Noch immer können etwa 40 Prozent der Inder nicht lesen und schreiben. Es fehlen Bildungseinrichtungen, und Kinderarbeit ist weit verbreitet. Viele Frauen in Indien haben sich durch die demokratische Entwicklung nach und nach ein Mitspracherecht erkämpfen können. Auch hier sind die Gegensätze allerdings groß: Durch kulturelle und religiöse Traditionen leben viele Inderinnen immer noch in Unterdrückung. Zwar gibt es viele Frauen, die an Universitäten studieren und politische Ämter besetzen.
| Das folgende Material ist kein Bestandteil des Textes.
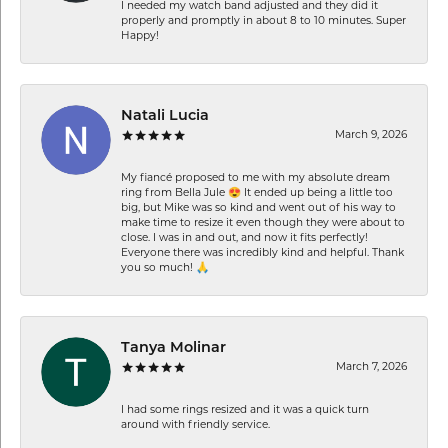
I needed my watch band adjusted and they did it
properly and promptly in about 8 to 10 minutes. Super
Happy!
Natali Lucia
March 9, 2026
My fiancé proposed to me with my absolute dream
ring from Bella Jule 😍 It ended up being a little too
big, but Mike was so kind and went out of his way to
make time to resize it even though they were about to
close. I was in and out, and now it fits perfectly!
Everyone there was incredibly kind and helpful. Thank
you so much! 🙏
Tanya Molinar
March 7, 2026
I had some rings resized and it was a quick turn
around with friendly service.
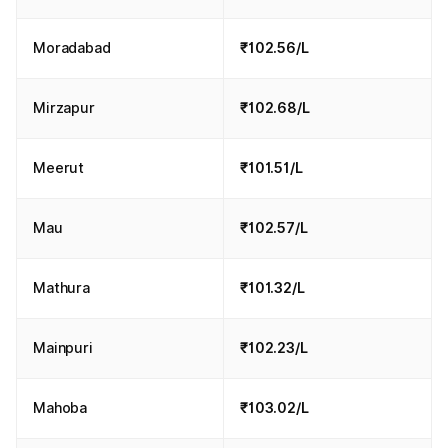
Moradabad
₹102.56/L
Mirzapur
₹102.68/L
Meerut
₹101.51/L
Mau
₹102.57/L
Mathura
₹101.32/L
Mainpuri
₹102.23/L
Mahoba
₹103.02/L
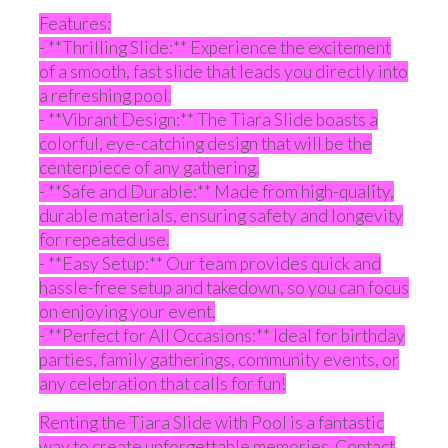
Features:
- **Thrilling Slide:** Experience the excitement
of a smooth, fast slide that leads you directly into
a refreshing pool.
- **Vibrant Design:** The Tiara Slide boasts a
colorful, eye-catching design that will be the
centerpiece of any gathering.
- **Safe and Durable:** Made from high-quality,
durable materials, ensuring safety and longevity
for repeated use.
- **Easy Setup:** Our team provides quick and
hassle-free setup and takedown, so you can focus
on enjoying your event.
- **Perfect for All Occasions:** Ideal for birthday
parties, family gatherings, community events, or
any celebration that calls for fun!
Renting the Tiara Slide with Pool is a fantastic
way to create unforgettable memories. Contact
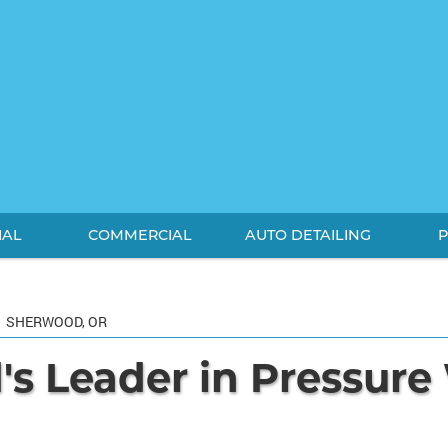
IAL
COMMERCIAL
AUTO DETAILING
P
SHERWOOD, OR
s Leader in Pressur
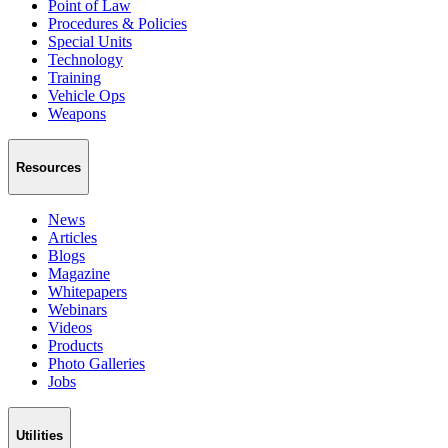
Point of Law
Procedures & Policies
Special Units
Technology
Training
Vehicle Ops
Weapons
Resources
News
Articles
Blogs
Magazine
Whitepapers
Webinars
Videos
Products
Photo Galleries
Jobs
Utilities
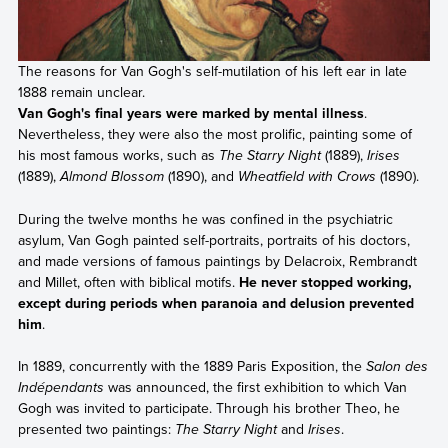
The reasons for Van Gogh's self-mutilation of his left ear in late
1888 remain unclear.
Van Gogh's final years were marked by mental illness
.
Nevertheless, they were also the most prolific, painting some of
his most famous works, such as
The Starry Night
(1889),
Irises
(1889),
Almond Blossom
(1890), and
Wheatfield with Crows
(1890).
During the twelve months he was confined in the psychiatric
asylum, Van Gogh painted self-portraits, portraits of his doctors,
and made versions of famous paintings by Delacroix, Rembrandt
and Millet, often with biblical motifs.
He never stopped working,
except during periods when paranoia and delusion prevented
him
.
In 1889, concurrently with the 1889 Paris Exposition, the
Salon des
Indépendants
was announced, the first exhibition to which Van
Gogh was invited to participate. Through his brother Theo, he
presented two paintings:
The Starry Night
and
Irises
.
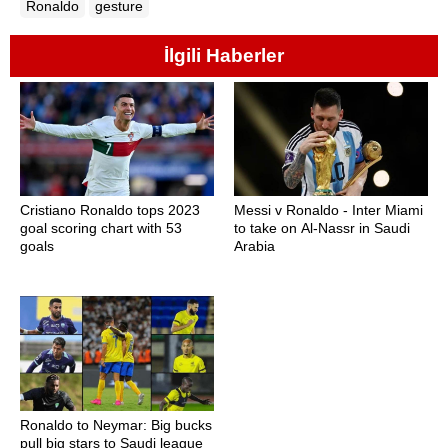
Ronaldo
gesture
İlgili Haberler
Cristiano Ronaldo tops 2023
Messi v Ronaldo - Inter Miami
goal scoring chart with 53
to take on Al-Nassr in Saudi
goals
Arabia
Ronaldo to Neymar: Big bucks
pull big stars to Saudi league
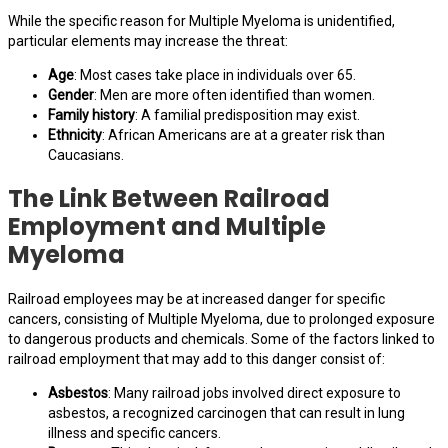
While the specific reason for Multiple Myeloma is unidentified,
particular elements may increase the threat:
Age
: Most cases take place in individuals over 65.
Gender
: Men are more often identified than women.
Family history
: A familial predisposition may exist.
Ethnicity
: African Americans are at a greater risk than
Caucasians.
The Link Between Railroad
Employment and Multiple
Myeloma
Railroad employees may be at increased danger for specific
cancers, consisting of Multiple Myeloma, due to prolonged exposure
to dangerous products and chemicals. Some of the factors linked to
railroad employment that may add to this danger consist of:
Asbestos
: Many railroad jobs involved direct exposure to
asbestos, a recognized carcinogen that can result in lung
illness and specific cancers.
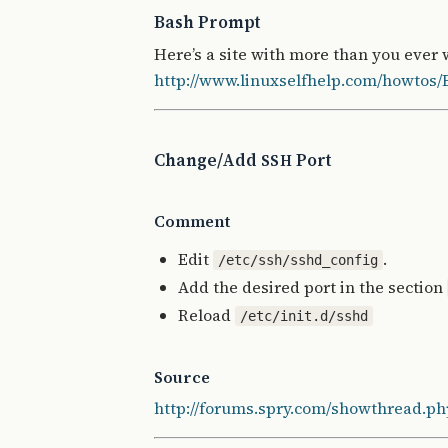
Bash Prompt
Here’s a site with more than you ever
http://www.linuxselfhelp.com/howtos
Change/Add
Port
SSH
Comment
Edit
.
/etc/ssh/sshd_config
Add the desired port in the section
Reload
/etc/init.d/sshd
Source
http://forums.spry.com/showthread.ph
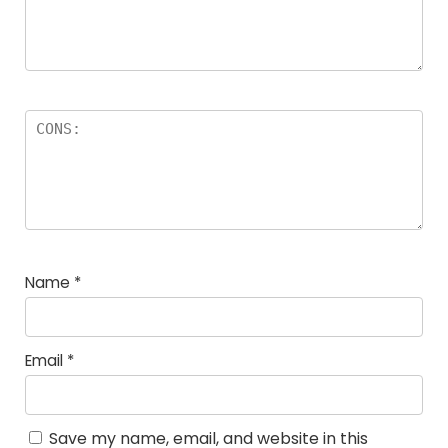
Name
*
Email
*
Save my name, email, and website in this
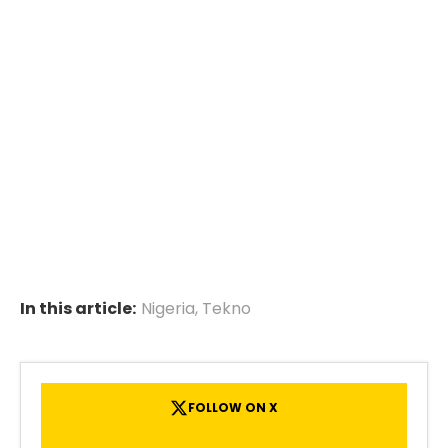
In this article:
Nigeria
,
Tekno
FOLLOW ON X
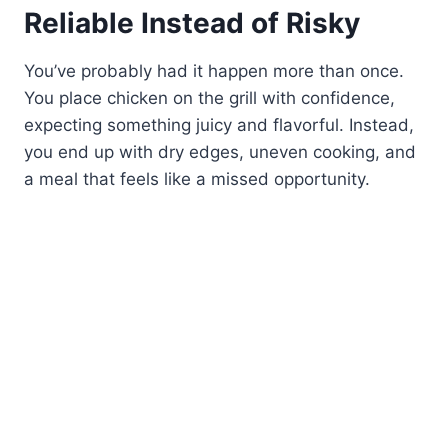
Reliable Instead of Risky
You’ve probably had it happen more than once.
You place chicken on the grill with confidence,
expecting something juicy and flavorful. Instead,
you end up with dry edges, uneven cooking, and
a meal that feels like a missed opportunity.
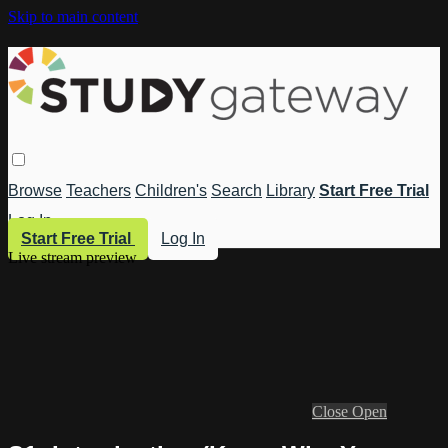
Skip to main content
Browse
Teachers
Children's
Search
Library
Start Free Trial
Log In
Start Free Trial
Log In
Live stream preview
Close
Open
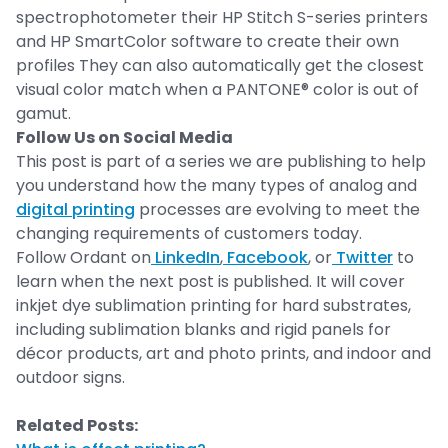
spectrophotometer their HP Stitch S-series printers
and HP SmartColor software to create their own
profiles They can also automatically get the closest
visual color match when a PANTONE® color is out of
gamut.
Follow Us on Social Media
This post is part of a series we are publishing to help
you understand how the many types of analog and
digital printing
processes are evolving to meet the
changing requirements of customers today.
Follow Ordant on
LinkedIn
,
Facebook
, or
Twitter
to
learn when the next post is published. It will cover
inkjet dye sublimation printing for hard substrates,
including sublimation blanks and rigid panels for
décor products, art and photo prints, and indoor and
outdoor signs.
Related Posts:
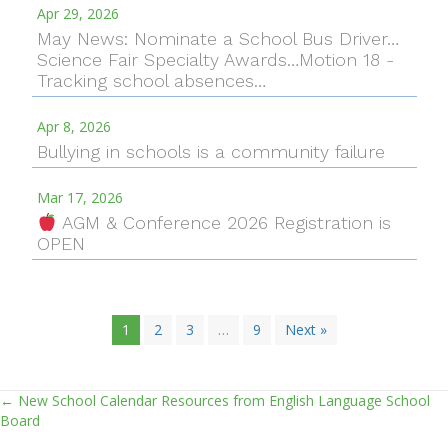
Apr 29, 2026
May News: Nominate a School Bus Driver…
Science Fair Specialty Awards…Motion 18 -
Tracking school absences…
Apr 8, 2026
Bullying in schools is a community failure
Mar 17, 2026
AGM & Conference 2026 Registration is
OPEN
1
2
3
…
9
Next »
← New School Calendar Resources from English Language School
Posts
Board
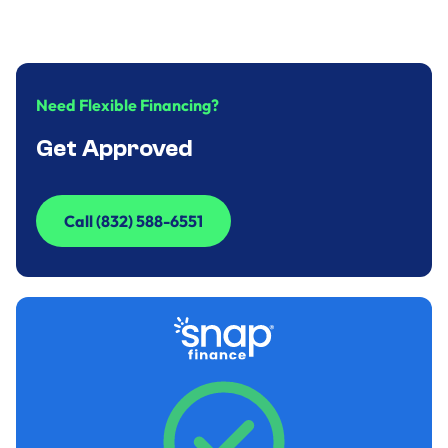
December 31, 2024
.
9
minute
Need Flexible Financing?
Get Approved
Call (832) 588-6551
Call (832) 588-6551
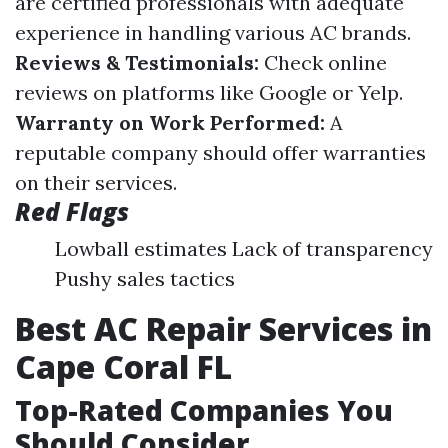
are certified professionals with adequate
experience in handling various AC brands.
Reviews & Testimonials:
Check online
reviews on platforms like Google or Yelp.
Warranty on Work Performed:
A
reputable company should offer warranties
on their services.
Red Flags
Lowball estimates Lack of transparency
Pushy sales tactics
Best AC Repair Services in
Cape Coral FL
Top-Rated Companies You
Should Consider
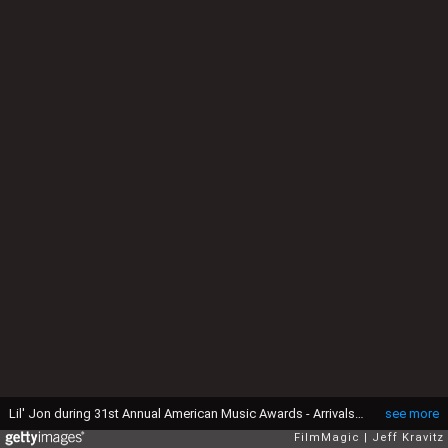
Lil' Jon during 31st Annual American Music Awards - Arrivals at Shrine Auditorium in Los Angeles, California, United States. (Photo by Jeff Kravitz/FilmMagic)
see more
FilmMagic
Jeff Kravitz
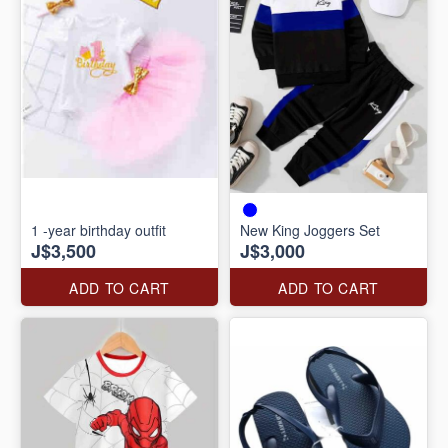
1 -year birthday outfit
New King Joggers Set
J$3,500
J$3,000
ADD TO CART
ADD TO CART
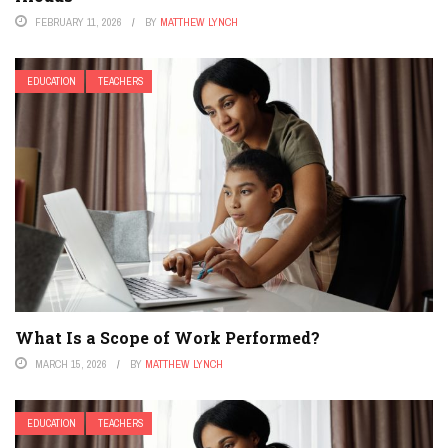
FEBRUARY 11, 2026
BY
MATTHEW LYNCH
EDUCATION
TEACHERS
What Is a Scope of Work Performed?
MARCH 15, 2026
BY
MATTHEW LYNCH
EDUCATION
TEACHERS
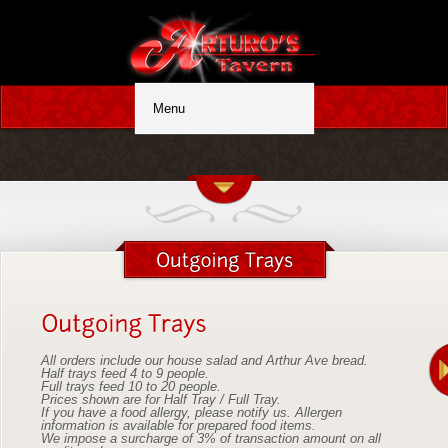
All orders include our house salad and Arthur Ave bread.
Half trays feed 4 to 9 people.
Full trays feed 10 to 20 people.
Prices shown are for Half Tray / Full Tray.
If you have a food allergy, please notify us. Allergen
information is available for prepared food items.
We impose a surcharge of 3% of transaction amount on all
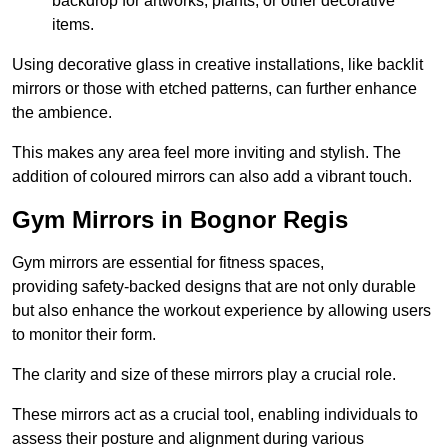
backdrop for artworks, plants, or other decorative
items.
Using decorative glass in creative installations, like backlit
mirrors or those with etched patterns, can further enhance
the ambience.
This makes any area feel more inviting and stylish. The
addition of coloured mirrors can also add a vibrant touch.
Gym Mirrors in Bognor Regis
Gym mirrors are essential for fitness spaces,
providing safety-backed designs that are not only durable
but also enhance the workout experience by allowing users
to monitor their form.
The clarity and size of these mirrors play a crucial role.
These mirrors act as a crucial tool, enabling individuals to
assess their posture and alignment during various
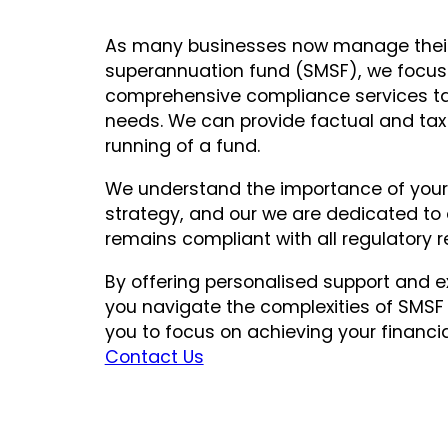
As many businesses now manage thei
superannuation fund (SMSF), we focus 
comprehensive compliance services tai
needs. We can provide factual and tax 
running of a fund.
We understand the importance of your 
strategy, and our we are dedicated to 
remains compliant with all regulatory 
By offering personalised support and e
you navigate the complexities of SMS
you to focus on achieving your financi
Contact Us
Auf der anderen Seite sind Morde an Frauen, Abtreibungen von Mädchen und Hexenverurteilungen weiterhin sehr verbreitet.
Gleich per Gesetz, rechtlos durch den Glauben
Obwohl die Menschen vor dem Gesetz die gleichen Rechte haben, herrscht in vielen Regionen Indiens gesellschaftlich immer noch eine starke Ungleichheit. Eine große Rolle spielt dabei die religiöse Weltanschauung. Das Kastensystem der Hindus teilt die Menschen in vier Kasten und die so genannten "Unberührbaren" ein. Diese werden von Kasten-Zugehörigen gemieden. Sie verrichten die niederste Arbeit und haben kaum Rechte.
Die Brahmanen dagegen - Priester und Gelehrte - gehören der höchsten Kaste an und haben das größte Ansehen. Hinduisten glauben an die Wiedergeburt und damit die Möglichkeit, in einen höheren Rang hineingeboren zu werden. Deshalb kämpfen viele Gläubige nicht für ihre Rechte, sondern fügen sich ihrem Schicksal, das sie als ihre Bestimmung ansehen.